I'm on a team of about 30 people that has, over the last year, set several milestone dates and driven the team hard to meet them. For many of these prior milestones, the team goes all out to hit the date, only to have external forces cause a slip in the overall schedule. Now that we're nearing the end game for the product we are again in the situation where we have to ask the team to work longer hours and put in extra effort to meet our deadlines. How can we build a sense of urgency around the dates when we've failed to stick to deadlines in the past?

- Signed, Not on time (NOT)

First steps

Someone has to examine why the schedule keeps getting hit by "external" factors. It's one thing for a schedule to slip, it's another for slips to happen without someone understanding how it happened, and how it can be avoided next time. Without this, management can't be seen as credible. The team won't have any good reason that this current "push" is going to be worth it.

Examining schedule failures

  • How accurate was the team's initial schedule? Where did estimates fail?
  • What risks of the "external" factors that caused the slip could have been identified in advance? or prevented?
  • How much buffer was built into the schedule? What was it used for?
  • How were dates communicated to the team in the past? Were these dates part of a coherent strategy, or simply offered as magic dates?
  • If schedule failures are ignored and swept under the carpet, it's an act of disrespect to anyone that tried really hard to make that date. This will come back to haunt you. It will be increasingly difficult to get teams to believe in schedules.

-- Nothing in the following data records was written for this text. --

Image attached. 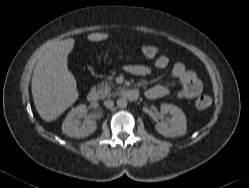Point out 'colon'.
I'll return each instance as SVG.
<instances>
[{"mask_svg":"<svg viewBox=\"0 0 249 188\" xmlns=\"http://www.w3.org/2000/svg\"><path fill=\"white\" fill-rule=\"evenodd\" d=\"M158 53V48L155 45L149 44L142 47V54L147 58H152ZM211 105L209 96H200L196 101V106L199 109H206Z\"/></svg>","mask_w":249,"mask_h":188,"instance_id":"5ec220e1","label":"colon"}]
</instances>
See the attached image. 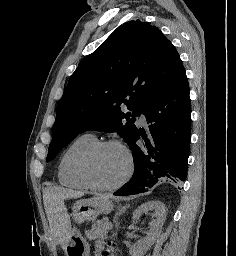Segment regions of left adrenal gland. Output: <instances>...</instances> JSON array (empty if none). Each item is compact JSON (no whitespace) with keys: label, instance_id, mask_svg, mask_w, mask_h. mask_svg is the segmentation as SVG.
I'll list each match as a JSON object with an SVG mask.
<instances>
[{"label":"left adrenal gland","instance_id":"left-adrenal-gland-1","mask_svg":"<svg viewBox=\"0 0 236 256\" xmlns=\"http://www.w3.org/2000/svg\"><path fill=\"white\" fill-rule=\"evenodd\" d=\"M126 208H123V206H121V204H119V212H117V214H115L114 218H113V222L114 224H116V220L118 218V216H121V214H124Z\"/></svg>","mask_w":236,"mask_h":256}]
</instances>
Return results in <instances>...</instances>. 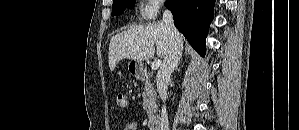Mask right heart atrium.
I'll use <instances>...</instances> for the list:
<instances>
[{"mask_svg":"<svg viewBox=\"0 0 299 130\" xmlns=\"http://www.w3.org/2000/svg\"><path fill=\"white\" fill-rule=\"evenodd\" d=\"M163 4L161 0H146L143 1L140 13L144 20L151 21L156 18Z\"/></svg>","mask_w":299,"mask_h":130,"instance_id":"obj_1","label":"right heart atrium"}]
</instances>
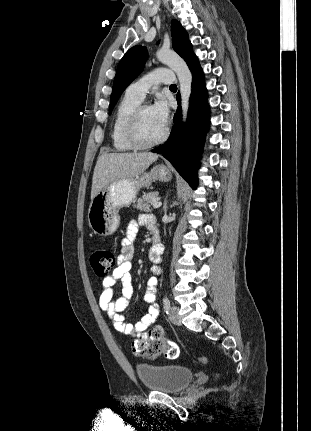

Justifying dates / Creating urgency

  • Buffer should be stated in the schedule, not hidden. It's also made clear what the buffer will be used for, and why it's the size that it is. If there's no buffer, the team should be informed of this, and be asked to make decisions accordingly.
    The business or strategy consequences of missing the date should be well explained to the team.
  • Explain the costs to the organization and customers if the date is missed.

Leading teams

Good leaders make it easy to follow them. They provide logic for their decisions and encourage feedback on their decisions. In this vein, approach scheduling as a negotiation "Hey team. We need to do X. I know X is hard, but here's the 5 reasons why we have to do it, and have it finished in Y amount of time. Can we deliver on X and Y?". As opposed to "X must be done. Do it now!". The first invites a discussion and involvement, and gives people the logic needed to believe and commit - the later gives them nothing but an order. On larger orgs the discussion may need to start with leads and trickle down, and may require a series of discussions.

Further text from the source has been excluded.